And yet on stage, we got no real peek into what that all-star team is building, or how any of it might translate into the kind of AI features that would make these glasses indispensable. Maybe it’s still too early for that. But if you’re trying to will a brand-new platform into existence on the back of these capabilities, Connect felt like the perfect time to show a glimpse. I guess we’ll have to wait until next year.

Given what you saw and heard this week, how has your outlook changed for Meta’s future?

Meta deserves credit for actually shipping these glasses at a consumer-friendly price. At $800, the new Ray-Bans are priced like a premium accessory, and I think they’ll land well with early adopters. We’re also going to see similar glasses from Google and maybe Apple down the line, so it feels like Meta is getting in at the right time.

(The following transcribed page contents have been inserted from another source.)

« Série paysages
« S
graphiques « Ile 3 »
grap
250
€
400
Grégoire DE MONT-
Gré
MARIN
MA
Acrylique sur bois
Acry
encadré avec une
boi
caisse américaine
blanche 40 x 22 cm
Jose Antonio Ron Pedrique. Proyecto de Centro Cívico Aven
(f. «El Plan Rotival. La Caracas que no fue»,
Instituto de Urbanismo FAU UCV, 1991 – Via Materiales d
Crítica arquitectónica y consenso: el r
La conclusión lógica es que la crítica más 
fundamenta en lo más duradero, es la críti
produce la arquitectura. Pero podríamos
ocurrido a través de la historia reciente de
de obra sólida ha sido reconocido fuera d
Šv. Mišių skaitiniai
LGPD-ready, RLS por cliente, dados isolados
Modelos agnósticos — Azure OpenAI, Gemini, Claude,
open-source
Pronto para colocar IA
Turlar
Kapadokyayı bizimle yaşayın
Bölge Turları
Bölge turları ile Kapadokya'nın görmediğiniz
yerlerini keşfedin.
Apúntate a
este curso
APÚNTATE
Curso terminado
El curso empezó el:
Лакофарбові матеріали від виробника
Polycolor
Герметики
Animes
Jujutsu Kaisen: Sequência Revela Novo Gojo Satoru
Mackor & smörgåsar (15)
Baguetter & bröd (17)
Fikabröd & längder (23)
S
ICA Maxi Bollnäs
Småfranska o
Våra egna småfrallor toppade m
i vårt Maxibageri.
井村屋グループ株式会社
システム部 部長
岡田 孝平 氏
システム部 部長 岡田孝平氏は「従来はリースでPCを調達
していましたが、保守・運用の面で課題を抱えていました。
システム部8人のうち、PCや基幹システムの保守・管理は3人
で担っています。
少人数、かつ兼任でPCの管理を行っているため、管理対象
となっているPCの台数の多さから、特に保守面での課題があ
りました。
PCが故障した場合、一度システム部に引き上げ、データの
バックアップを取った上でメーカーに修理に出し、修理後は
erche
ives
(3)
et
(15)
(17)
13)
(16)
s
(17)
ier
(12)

That said, I don’t think hardware is the full story. What will make or break these devices are the AI-powered use cases that justify strapping a computer to your face. And among Meta, Google, and Apple, the only one that’s miles ahead in AI right now is Google. Unless Meta can pull substantially ahead on the quality of its own AI technology, it’s hard to imagine these glasses breaking out beyond the tech-obsessed crowd. Right now I’m looking at these glasses like an appetizer. The real meal is being cooked up by Meta’s new superintelligence team. We’ll see if they deliver.